The other issue is that it takes time to add capacity to the grid. It doesn’t take any time at all for me to use that capacity. The dryer and air-conditioner are the two largest consumers of electricity in my house. I can turn both on at the same time with hardly a thought. If everyone does at approximately the same time (such as coming home from work), people working at power plants have to fire up the generators and that takes time.

Add this up and when people use electricity is almost as important as how much is used. Air-conditioning is hard because it is extremely power hungry, and most of the demand is going to follow the sun heating the earth up, so a lot of people will want to use a lot of power, all at the same time. Or, a lot of people get home from work to a house that has been heated by the sun all day, turn their air-conditioning on, and now the grid has a problem. (this is also a problem because most people are getting home from work about the same time that solar power is waning as the sun is starting to go down)

There are a lot of schemes to help with this. Our utility provider Xcel is introducing time of use pricing, which uses meters that track when you use power as well as how much, and you get charged more money when you use power when the grid is already close to max-use. This is an economic incentive to encourage you to dry your clothes at off-peak times when the grid is less maxed out.

The other thing that you could do that’s really interesting to me is to do some thermal shifting. If you normally set your A/C to cool to 75º at 6pm, you could set it to cool to 70º at like 2pm. You might use more electricity in total this way, but you’re potentially shifting your power use to when the grid has less demand and more renewable power available (because of solar). Your house can “store” that cool air until you get home, and when you arrive at home from work, the house is already cool and comfortable and you don’t use any grid capacity at 6pm when the grid is at its max.

But what’s really interesting to me is the Tesla Virtual Power Plant when it comes to electric cars. As far as I can see, the Tesla power plant only uses the stationary Power Walls installed in customer’s homes. But what major battery capacity has been coming online the past 10 years or so? Electric cars. Many of these electric cars have 300+ miles range. What if on the days that you don’t need to go somewhere 300 miles away, you could trade some of what’s stored in your batteries for a free payout to help the grid out?

What if you could help your neighbors out, power their A/C, and make like $30-$60 in the process? And the only thing you’d be giving up is 150 miles range for the evening?

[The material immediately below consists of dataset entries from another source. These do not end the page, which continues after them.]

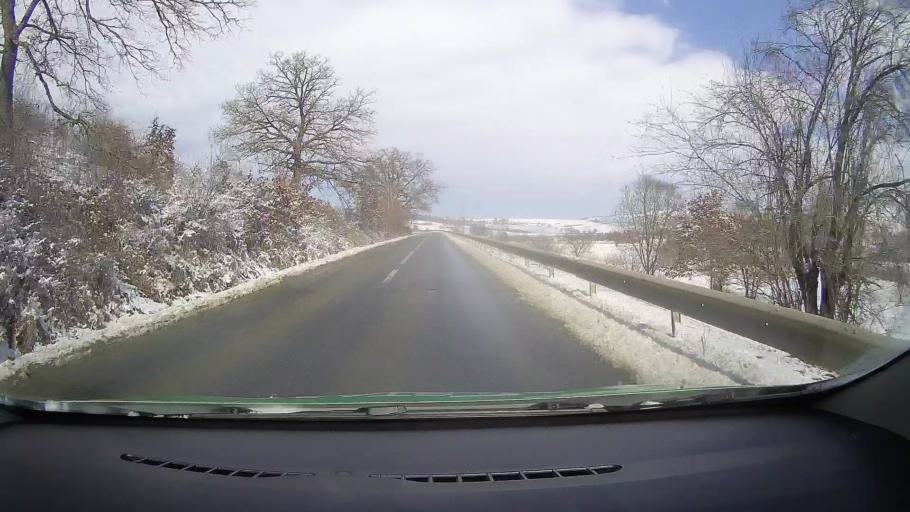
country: RO
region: Sibiu
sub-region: Comuna Altina
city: Altina
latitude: 45.9534
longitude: 24.4533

I assume the Tesla Virtual Power Plant only covers Power Walls because using cars to power the grid requires a bit of extra hardware. The higher trim F-150 Lightnings actually advertise being able to connect the truck to your house and using it as a battery backup for “2-3 days” for most average sized houses. That’s crazy! And there’s no reason you couldn’t do the same thing with that equipment that Power Wall owners are doing for a “virtual power plant”.

This has a lot of really interesting properties. Decentralizing power means the grid doesn’t have to be upgraded as much, which saves a ton of money. It also means you can operate fewer generators and use those generators within their optimal usage range. But grids are also not perfectly uniform either. Maybe one neighborhood has more people working from home, or more solar, or an electrical problem. You can imagine the grid putting some of those distributed batteries to work to help even out differences and make the grid more intelligent.

If we’re going to put very large batteries in most garages over the course of the next 20 years, there’s a lot of interesting things you can do with that, if you have the right hardware. But honestly, even if you can’t feed power from the cars back to the grid, there’s still a lot that makes sense. Let your car charge when the grid has excess capacity (such as late at night when most people are asleep and not running much A/C, or in the middle of the day when solar is at its peak) and don’t charge your car when you need to run A/C.

I guess I just don’t see the humor in what the pundits are saying. Electric cars don’t automatically mean the end of the California grid, or anybody’s grid. In fact, they could be a really helpful tool in making the grid a lot more stable and resilient.